**Task prompt**
You are asked to repeat the listing word for word and to leave out its pictures.

**Data provided**

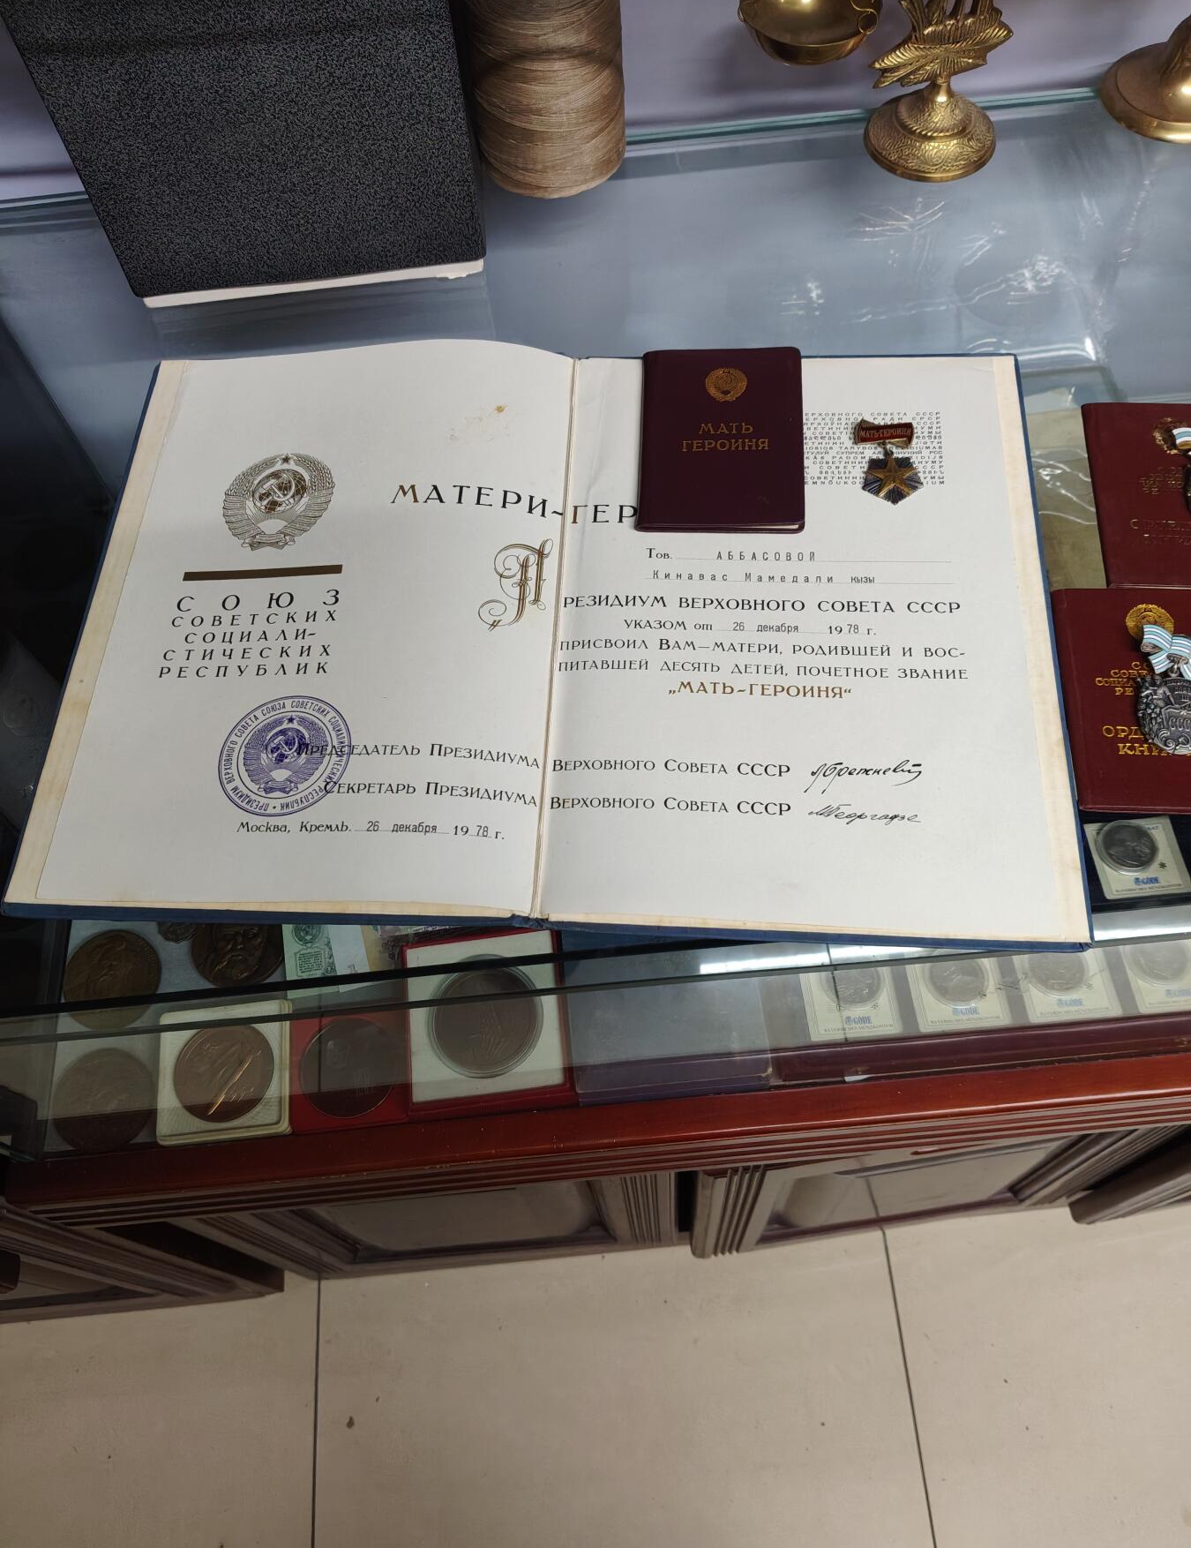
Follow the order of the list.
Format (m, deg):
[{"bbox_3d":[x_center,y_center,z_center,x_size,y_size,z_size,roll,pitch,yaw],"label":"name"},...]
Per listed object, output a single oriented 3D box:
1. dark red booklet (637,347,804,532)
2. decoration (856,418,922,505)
[{"bbox_3d":[0.058,-0.155,0.551,0.075,0.007,0.101,1,65,4],"label":"dark red booklet"},{"bbox_3d":[0.133,-0.142,0.541,0.029,0.005,0.047,-2,65,3],"label":"decoration"}]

**Output for this task**
Follow the order of the list.
Format (m, deg):
[{"bbox_3d":[x_center,y_center,z_center,x_size,y_size,z_size,roll,pitch,yaw],"label":"name"},...]
Per listed object, output a single oriented 3D box:
1. dark red booklet (637,347,804,532)
2. decoration (856,418,922,505)
[{"bbox_3d":[0.058,-0.155,0.551,0.075,0.007,0.101,1,65,4],"label":"dark red booklet"},{"bbox_3d":[0.133,-0.142,0.541,0.029,0.005,0.047,-2,65,3],"label":"decoration"}]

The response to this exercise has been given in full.